§ **Description of the task**
Copy word for word the lines of the listing below, beginning with the line that contains "Weights Disclaimer" and stopping after the line that contains "Registered in England & Wales.".

§ **The records**
============================================================

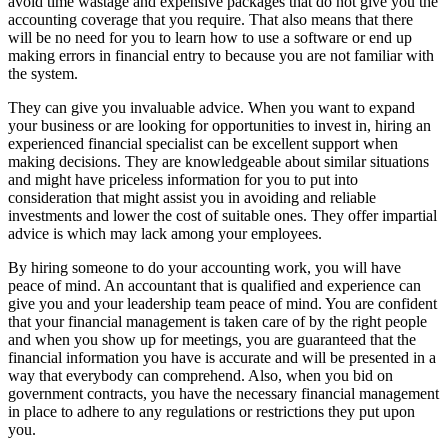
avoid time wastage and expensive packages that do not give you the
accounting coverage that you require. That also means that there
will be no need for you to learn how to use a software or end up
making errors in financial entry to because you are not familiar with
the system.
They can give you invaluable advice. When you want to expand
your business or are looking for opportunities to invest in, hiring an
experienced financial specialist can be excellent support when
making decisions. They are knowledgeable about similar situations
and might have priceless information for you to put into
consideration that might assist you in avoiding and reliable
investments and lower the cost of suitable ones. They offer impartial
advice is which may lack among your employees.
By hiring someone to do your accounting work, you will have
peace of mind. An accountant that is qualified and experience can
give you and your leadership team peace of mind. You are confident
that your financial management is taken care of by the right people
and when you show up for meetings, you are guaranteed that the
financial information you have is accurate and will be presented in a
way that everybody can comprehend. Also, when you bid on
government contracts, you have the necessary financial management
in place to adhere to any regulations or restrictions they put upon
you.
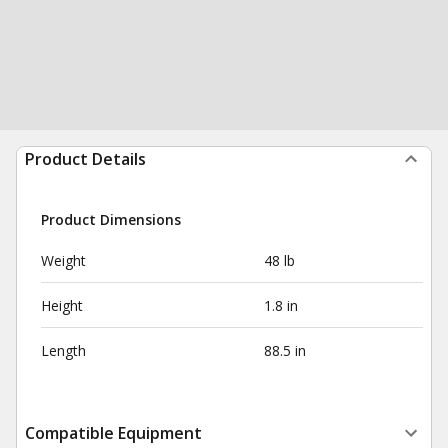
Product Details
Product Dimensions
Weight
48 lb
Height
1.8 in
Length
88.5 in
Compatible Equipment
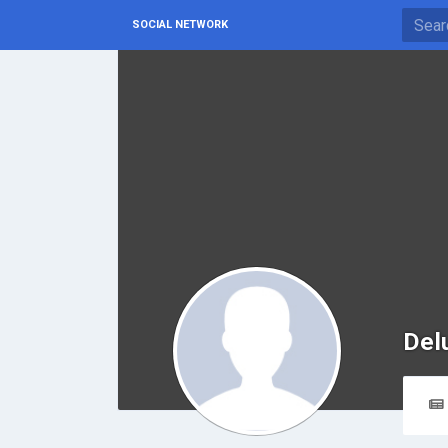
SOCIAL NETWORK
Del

============================================================

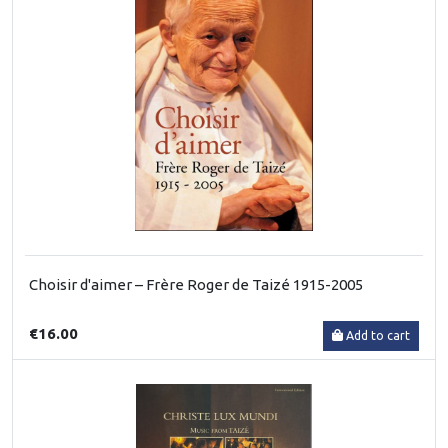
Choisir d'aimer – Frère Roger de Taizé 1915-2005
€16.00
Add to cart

============================================================

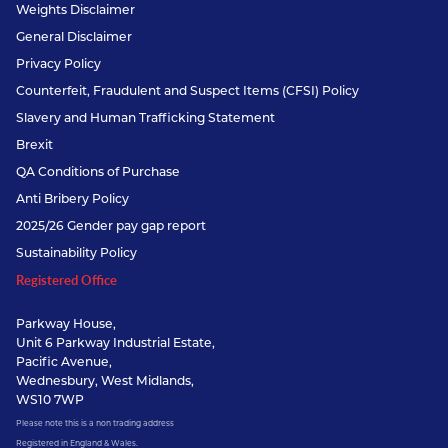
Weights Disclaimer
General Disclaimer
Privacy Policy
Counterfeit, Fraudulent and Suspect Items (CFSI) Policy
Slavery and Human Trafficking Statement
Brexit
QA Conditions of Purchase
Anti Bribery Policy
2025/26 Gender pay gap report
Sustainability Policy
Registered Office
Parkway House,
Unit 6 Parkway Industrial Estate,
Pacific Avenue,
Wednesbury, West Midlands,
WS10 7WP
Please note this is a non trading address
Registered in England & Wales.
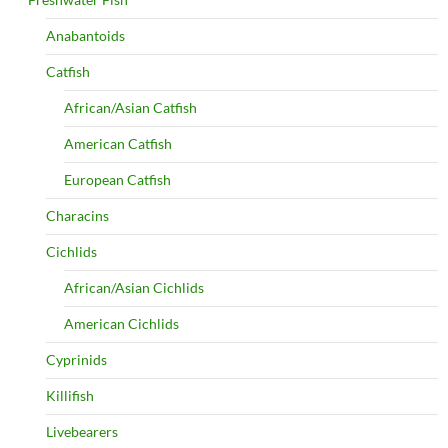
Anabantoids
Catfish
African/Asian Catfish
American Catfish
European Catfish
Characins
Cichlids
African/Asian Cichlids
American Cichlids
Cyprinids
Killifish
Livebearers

============================================================

§ **Completed exercise**
Weights Disclaimer
General Disclaimer
Privacy Policy
Counterfeit, Fraudulent and Suspect Items (CFSI) Policy
Slavery and Human Trafficking Statement
Brexit
QA Conditions of Purchase
Anti Bribery Policy
2025/26 Gender pay gap report
Sustainability Policy
Registered Office
Parkway House,
Unit 6 Parkway Industrial Estate,
Pacific Avenue,
Wednesbury, West Midlands,
WS10 7WP
Please note this is a non trading address
Registered in England & Wales.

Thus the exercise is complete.